TEXTO MOSTRADO
Por supuesto, en todo lo que ocurre mientras Carl cumple su objetivo (persecusiones, villanos, precipicios, rescates) se fraguan las maravillas y las sorpresas para los comedores de palomitas. Pero he aquí que en el momento cumbre de la peripecia, cuando todo está en contra de los héroes y parecería inminente su fracaso, que Carl vuelve a encontrarse con el álbum de Ellie. Entonces la aventura y la experiencia de Gelman, el episodio y la narrativa de Strawson, se funden y dan sentido a la historia: en el apartado de las "cosas que me faltan por hacer" de Ellie, Carl encuentra fotos amarillentas, mal encuadradas, de la vida matrimonial, de los dos en el auto, en el jardín, de los festejos de los cumpleaños. La aventura de Ellie fue la larga experiencia conyugal. Pero entonces, Carl también sabe que para honrar a la esposa muerte debe deshacerse del fardo del pasado, arrojar muebles y floreros y alcancías, incluso el mismo álbum, para poder continuar. La aventurera Ellie elige la experiencia. El narrativo Carl se inclina por lo episódico, por la experiencia del hoy.

INFORMACIÓN REGISTRADA
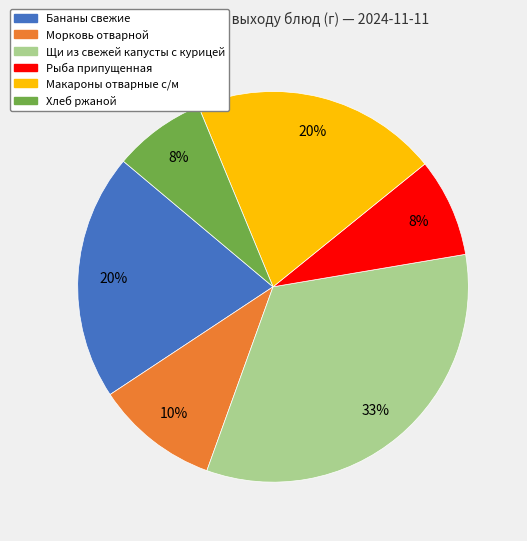

Count the number of slices in the pie.

6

OBJETIVO DE LA TAREA
Enumera todas las cosas que, según el texto sobre Carl y Ellie, Carl debe arrojar para poder continuar.

ESPACIO DE RESPUESTA
Muebles, floreros, alcancías y el mismo álbum.